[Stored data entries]
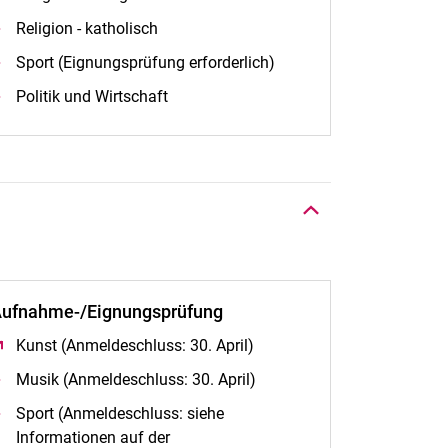
Religion - katholisch
Sport (Eignungsprüfung erforderlich)
Politik und Wirtschaft
Nach oben
ufnahme-/Eignungsprüfung
Kunst (Anmeldeschluss: 30. April)
(öffnet neues Fenster)
Musik (Anmeldeschluss: 30. April)
Sport (Anmeldeschluss: siehe
Informationen auf der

* _What is required_
Can you print every line of text from the records above, unchanged, leaving out the pictures?

* _Written reply_
Religion - katholisch
Sport (Eignungsprüfung erforderlich)
Politik und Wirtschaft
Nach oben
ufnahme-/Eignungsprüfung
Kunst (Anmeldeschluss: 30. April)
(öffnet neues Fenster)
Musik (Anmeldeschluss: 30. April)
Sport (Anmeldeschluss: siehe
Informationen auf der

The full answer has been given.